EXTRACTED TEXT =
The order book for Machine building customer sector was at the beginning of April 16% higher than at the same time in the previous year. Componenta's sales to machine building industry are expected to rise during 2015.
The order book for Agricultural machinery customer sector was at the beginning of April 19% lower than at the same time in the previous year. Due to worldwide crop prospects and reciprocal economic sanctions by EU and Russia, the prices of the agricultural products in Europe have clearly decreased. Due to these reasons the demand is expected to further decrease in 2015. Componenta's sales to manufacturers of agricultural machinery are expected to decline from previous year.
The order book for Automotive customer sector was at the beginning of April 23% higher than at the same time in the previous year. Demand in 2015 is estimated to improve from the previous year. Also Componenta's sales to automotive industry are expected to increase from the previous year.

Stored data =
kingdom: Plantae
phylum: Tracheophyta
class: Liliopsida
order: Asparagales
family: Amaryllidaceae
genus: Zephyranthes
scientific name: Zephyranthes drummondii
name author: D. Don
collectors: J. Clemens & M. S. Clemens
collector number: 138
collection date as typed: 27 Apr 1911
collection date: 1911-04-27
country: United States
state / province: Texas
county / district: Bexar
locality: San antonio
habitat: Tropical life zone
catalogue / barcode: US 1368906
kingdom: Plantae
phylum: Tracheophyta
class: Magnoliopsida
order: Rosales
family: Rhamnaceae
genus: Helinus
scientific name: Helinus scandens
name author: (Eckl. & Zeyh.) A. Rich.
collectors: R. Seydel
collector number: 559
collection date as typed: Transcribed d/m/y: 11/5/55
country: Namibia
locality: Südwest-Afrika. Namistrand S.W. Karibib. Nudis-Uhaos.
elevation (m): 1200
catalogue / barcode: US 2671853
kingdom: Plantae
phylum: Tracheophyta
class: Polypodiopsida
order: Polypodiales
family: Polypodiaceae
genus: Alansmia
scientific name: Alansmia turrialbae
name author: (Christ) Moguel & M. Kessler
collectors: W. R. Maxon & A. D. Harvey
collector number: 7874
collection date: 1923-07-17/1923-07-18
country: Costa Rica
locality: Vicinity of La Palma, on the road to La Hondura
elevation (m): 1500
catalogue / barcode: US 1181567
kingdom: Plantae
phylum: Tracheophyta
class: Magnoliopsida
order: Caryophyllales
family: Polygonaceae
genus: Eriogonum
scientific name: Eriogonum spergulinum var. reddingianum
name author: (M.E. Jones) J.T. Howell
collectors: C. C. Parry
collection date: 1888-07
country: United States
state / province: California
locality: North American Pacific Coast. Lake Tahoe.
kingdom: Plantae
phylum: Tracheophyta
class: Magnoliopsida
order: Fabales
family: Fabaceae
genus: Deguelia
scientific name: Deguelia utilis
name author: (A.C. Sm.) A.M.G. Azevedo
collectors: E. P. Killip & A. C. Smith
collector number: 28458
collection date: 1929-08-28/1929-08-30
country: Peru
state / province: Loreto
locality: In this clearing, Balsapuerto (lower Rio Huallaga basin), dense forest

EXERCISE REQUIREMENTS = Could you rewrite the order book outlook from the part that opens with "The order book for Automotive" through the part that closes with "increase from the previous year.", changing "23%" to "25%"?

ANSWER BOX =
The order book for Automotive customer sector was at the beginning of April 25% higher than at the same time in the previous year. Demand in 2015 is estimated to improve from the previous year. Also Componenta's sales to automotive industry are expected to increase from the previous year.